**EXCERPTED RECORDS**
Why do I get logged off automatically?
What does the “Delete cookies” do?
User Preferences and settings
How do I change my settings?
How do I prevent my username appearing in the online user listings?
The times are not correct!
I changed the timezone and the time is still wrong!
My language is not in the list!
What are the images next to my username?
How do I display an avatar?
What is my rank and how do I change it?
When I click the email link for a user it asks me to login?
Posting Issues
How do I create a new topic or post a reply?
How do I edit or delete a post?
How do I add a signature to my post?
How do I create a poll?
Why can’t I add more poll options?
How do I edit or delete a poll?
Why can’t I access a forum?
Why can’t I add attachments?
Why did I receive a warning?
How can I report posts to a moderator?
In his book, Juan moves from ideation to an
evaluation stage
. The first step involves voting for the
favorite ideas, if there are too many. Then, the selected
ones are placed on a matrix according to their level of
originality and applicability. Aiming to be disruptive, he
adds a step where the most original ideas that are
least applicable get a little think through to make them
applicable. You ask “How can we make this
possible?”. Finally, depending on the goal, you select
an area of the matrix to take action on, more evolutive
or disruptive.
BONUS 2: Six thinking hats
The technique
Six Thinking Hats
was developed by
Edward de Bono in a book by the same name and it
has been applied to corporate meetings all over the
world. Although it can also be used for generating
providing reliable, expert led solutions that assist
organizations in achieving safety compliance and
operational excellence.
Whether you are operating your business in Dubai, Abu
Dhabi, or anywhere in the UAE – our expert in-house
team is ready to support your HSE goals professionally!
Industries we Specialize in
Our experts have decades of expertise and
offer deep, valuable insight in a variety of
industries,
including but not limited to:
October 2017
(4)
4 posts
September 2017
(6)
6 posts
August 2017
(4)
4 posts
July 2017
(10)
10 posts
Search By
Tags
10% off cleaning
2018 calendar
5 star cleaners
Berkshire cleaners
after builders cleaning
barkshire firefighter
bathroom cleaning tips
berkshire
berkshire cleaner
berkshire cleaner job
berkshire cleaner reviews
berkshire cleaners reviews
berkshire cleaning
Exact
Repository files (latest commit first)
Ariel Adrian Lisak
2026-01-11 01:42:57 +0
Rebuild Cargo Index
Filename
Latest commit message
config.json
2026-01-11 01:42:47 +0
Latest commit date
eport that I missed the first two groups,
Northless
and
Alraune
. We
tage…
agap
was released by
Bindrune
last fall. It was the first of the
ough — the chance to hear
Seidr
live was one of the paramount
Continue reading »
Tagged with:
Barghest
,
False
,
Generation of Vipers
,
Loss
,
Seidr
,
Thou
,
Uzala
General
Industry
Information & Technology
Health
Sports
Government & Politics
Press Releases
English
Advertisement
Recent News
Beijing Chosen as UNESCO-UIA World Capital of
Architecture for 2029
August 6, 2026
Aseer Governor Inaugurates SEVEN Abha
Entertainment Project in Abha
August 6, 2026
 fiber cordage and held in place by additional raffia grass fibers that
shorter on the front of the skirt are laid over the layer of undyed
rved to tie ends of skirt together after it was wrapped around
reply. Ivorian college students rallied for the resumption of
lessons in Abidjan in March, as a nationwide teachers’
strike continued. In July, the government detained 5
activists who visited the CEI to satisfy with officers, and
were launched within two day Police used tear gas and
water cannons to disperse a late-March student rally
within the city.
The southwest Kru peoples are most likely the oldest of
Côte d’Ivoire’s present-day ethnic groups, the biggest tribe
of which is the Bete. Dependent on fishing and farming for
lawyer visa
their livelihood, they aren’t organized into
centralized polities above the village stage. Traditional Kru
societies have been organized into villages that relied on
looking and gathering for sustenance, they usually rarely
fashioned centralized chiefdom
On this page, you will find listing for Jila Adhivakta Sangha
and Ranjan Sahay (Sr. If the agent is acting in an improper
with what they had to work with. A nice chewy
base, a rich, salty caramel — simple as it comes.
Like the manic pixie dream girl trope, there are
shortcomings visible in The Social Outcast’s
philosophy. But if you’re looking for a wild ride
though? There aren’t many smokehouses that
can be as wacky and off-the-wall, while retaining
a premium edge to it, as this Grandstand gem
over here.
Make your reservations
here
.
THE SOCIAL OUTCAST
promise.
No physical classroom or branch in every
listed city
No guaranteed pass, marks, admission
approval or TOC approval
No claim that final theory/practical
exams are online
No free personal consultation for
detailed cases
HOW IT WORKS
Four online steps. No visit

**WHAT IS NEEDED**
Every line of the entries above that includes "reviews" should be copied.

**COMPLETED TASK**
berkshire cleaner reviews
berkshire cleaners reviews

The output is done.